De quoi s’agit-il exactement ? La généalogie remonte au hold-up démocratique consécutif au 7 juillet qui a charrié son lot de frustrations et de rancœurs légitimes. La gauche est sortie première des urnes et c’est un gouvernement de droite très dure, très antisociale, aux propositions poujadistes et thatchériennes, plus provocantes les unes que les autres, qui a surgi.
Les annonces sur la hausse de la taxe sur l’électricité, sur le report de l’indexation des retraites en juillet, sur les 3 jours de carence pour les fonctionnaires, sur la suppression de 4 200 postes de profs sont les premiers éléments de la colère qui est en train de monter. Cette arrogance d’un pouvoir politique illégitime à casser encore les droits du salariat est la marque au fer rouge du gouvernement Barnier. Sa faiblesse politique, incarnée par l’absence de toute majorité, même relative, comme l’ont montré les esquives ou les reniements multiples du débat sur le budget, le fragilise d’ailleurs sur sa capacité éventuelle à affronter une riposte salariale.
La succession des plans sociaux dans le secteur de la grande distribution ou de l’industrie est une deuxième étape dans la montée des tensions. Elle ne fait que commencer d’ailleurs et les PSE atteignent déjà des chiffres très préoccupants. Plus de 1250 chez Michelin à ce jour, plus de 2480 chez Auchan, 3000 chez Casino et la liste ne va cesser de s’allonger comme tous les analystes le prévoient. Mi-octobre, la CGT recensait 180 PSE en France impactant 90 000 emplois. Force est de constater qu’on va aller bien au-delà de cet état des lieux déjà très sombre. Depuis plusieurs années, les macronistes s’accrochaient sur leurs chiffres présentant une baisse du chômage pour se targuer de leur bilan social, alors même que l’austérité des salaires et leurs attaques contre le droit du travail ou la Sécurité sociale étaient toxiques. Désormais, la réalité de l’emploi en France est, elle aussi, en voie de dégradation accélérée.
Dès lors que faire ? Bien entendu, la riposte se met en place avec l’annonce de journées de mobilisation dans la fonction publique, à la SNCF contre le démantèlement du fret SNCF, avec notamment des grèves autour des 11 et 12 décembre.
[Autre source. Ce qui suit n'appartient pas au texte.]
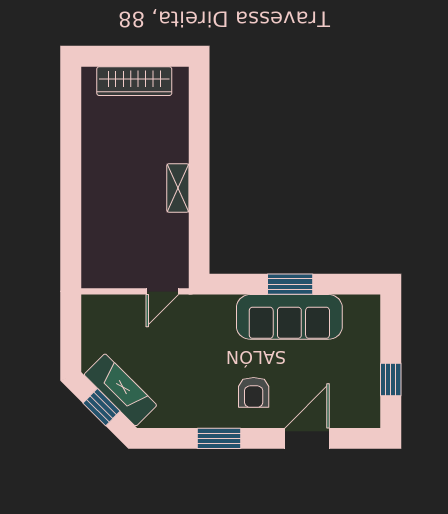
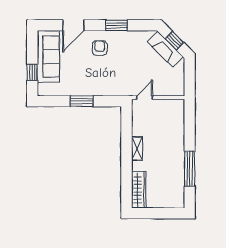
wardrobe: (134, 81) -> (139, 190), moved, turned 90
window: (71, 147) -> (190, 169), added
sofa: (289, 317) -> (48, 56), moved, turned 90
window: (391, 380) -> (32, 72), moved

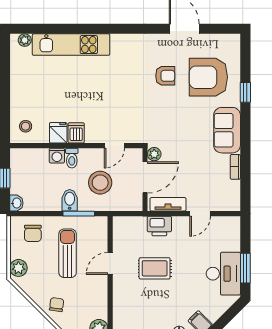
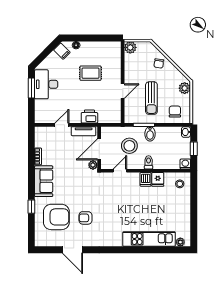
washing machine: (57, 156) -> (185, 164), moved
rug: (155, 268) -> (91, 73), moved

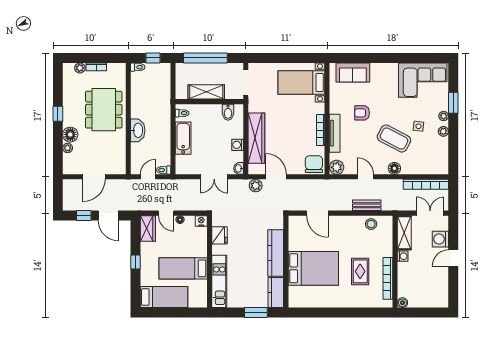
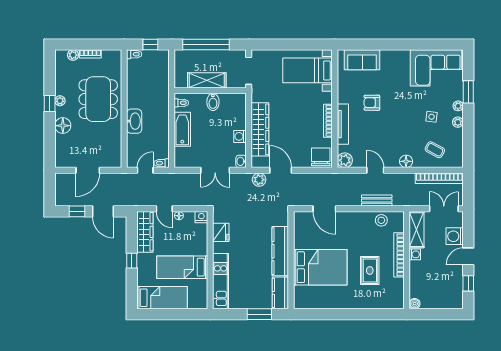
bidet: (228, 112) -> (213, 102), moved
coffee table: (394, 139) -> (435, 150), moved, width x0.54, depth x0.58
plant: (68, 148) -> (60, 101), moved
wardrobe: (148, 228) -> (145, 232), width x1.50
bookcase: (388, 278) -> (399, 255), moved
window: (453, 284) -> (468, 283), added

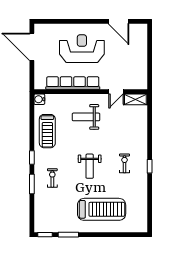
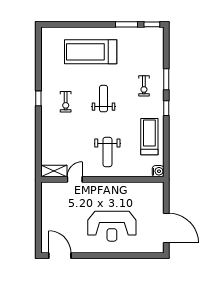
door: (118, 21) -> (60, 256), moved
row of seats: (73, 83) -> (122, 189), removed
weight bench: (86, 117) -> (107, 152), turned 90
Sans oublier la colère des agriculteurs, à nouveau en mouvement à partir du 18 novembre, alors que pointent les négociations de libre échange autour du Mercosur avec l’Amérique latine. Mais encore faut-il tâcher de coordonner et de construire un plan de luttes interprofessionnel, tant la précarité et les difficultés à finir le mois deviennent l’affaire du plus grand nombre. On a bien vu la vacuité des stratégies uniquement axées sur le jeu politique et institutionnel pour le projet d’abrogation de la réforme des retraites. Seul un rapport de forces sociales et syndicales peut ouvrir des perspectives. Il y a urgence. L’alignement des planètes semble complet pour donner au patronat silencieux et au gouvernement qui s’agite la monnaie de leur pièce.
Si les syndicats échouent à incarner les attentes sociales, alors, la nature ayant horreur du vide, un mouvement spontané de type Gilets Jaunes aura éventuellement des chances d’émerger, faute de mieux. Aux organisations de salariés de prolonger le ressenti de leur utilité auprès des travailleurs comme au printemps 2023 avec la lutte sur les retraites.